To do> The expected result is the full listing, retyped exactly, without a single picture.

==== Data excerpt ====

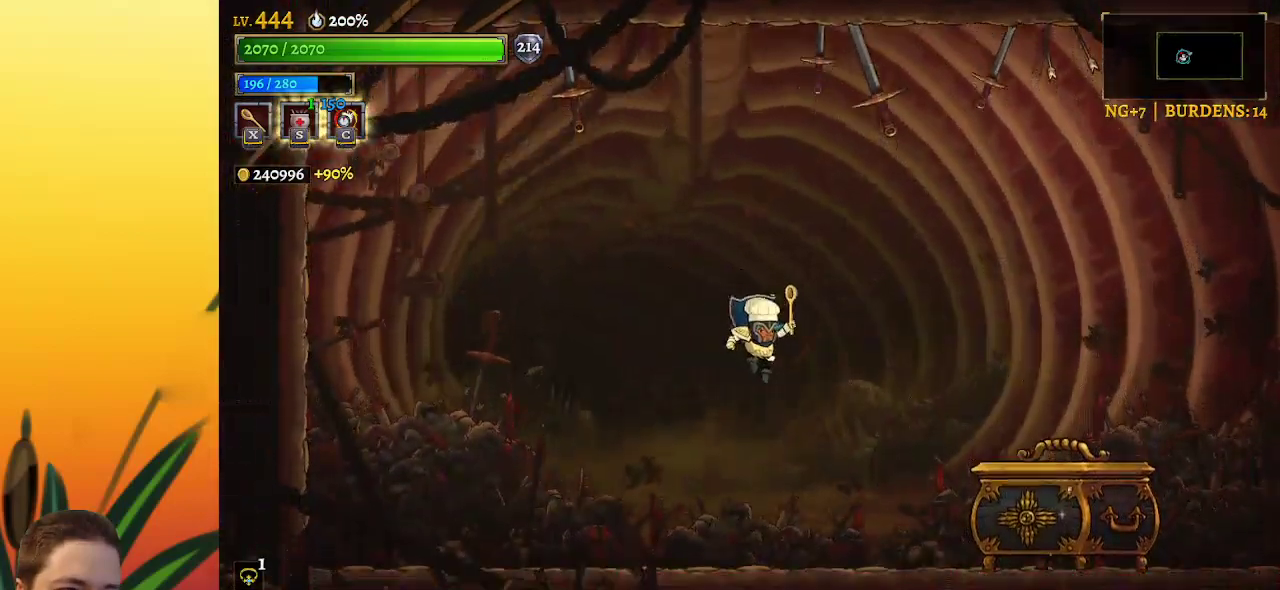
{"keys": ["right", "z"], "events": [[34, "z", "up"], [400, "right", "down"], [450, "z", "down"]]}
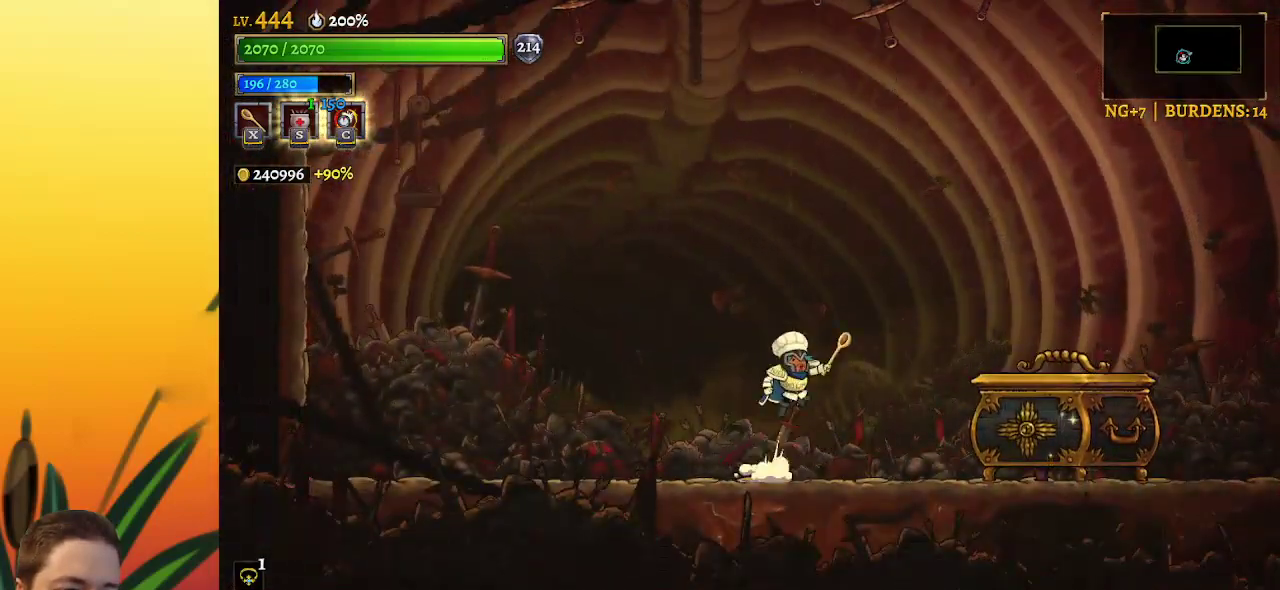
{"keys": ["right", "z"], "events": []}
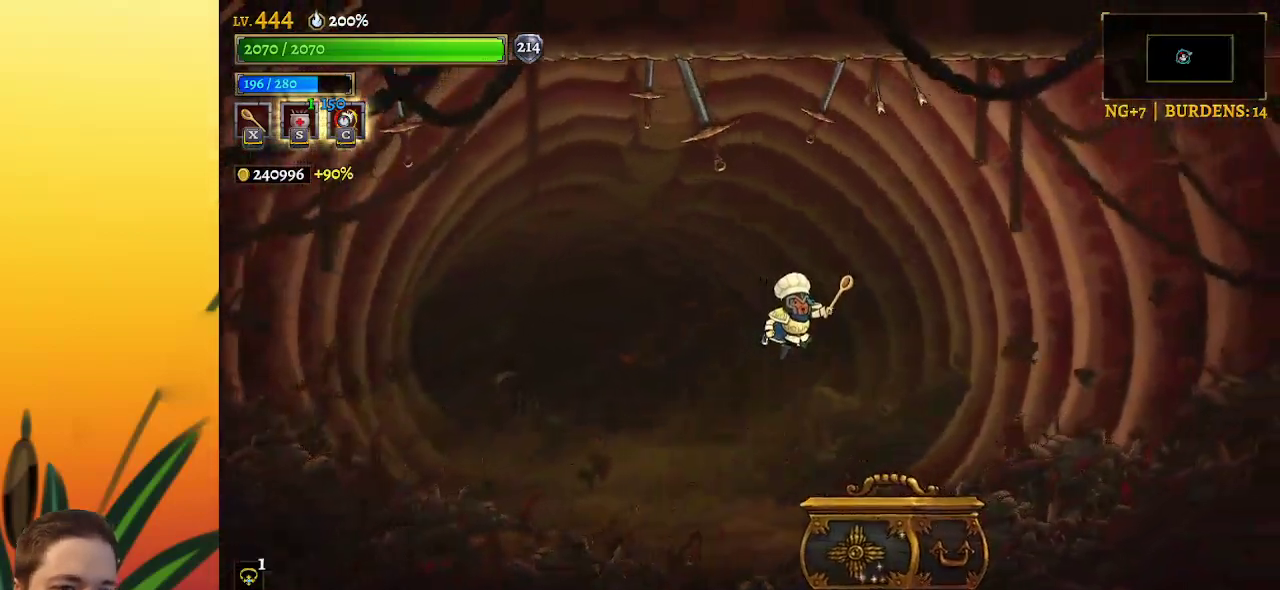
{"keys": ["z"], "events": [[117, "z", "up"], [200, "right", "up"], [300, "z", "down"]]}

====

Task answer>
{"keys": ["right", "z"], "events": [[34, "z", "up"], [400, "right", "down"], [450, "z", "down"]]}
{"keys": ["right", "z"], "events": []}
{"keys": ["z"], "events": [[117, "z", "up"], [200, "right", "up"], [300, "z", "down"]]}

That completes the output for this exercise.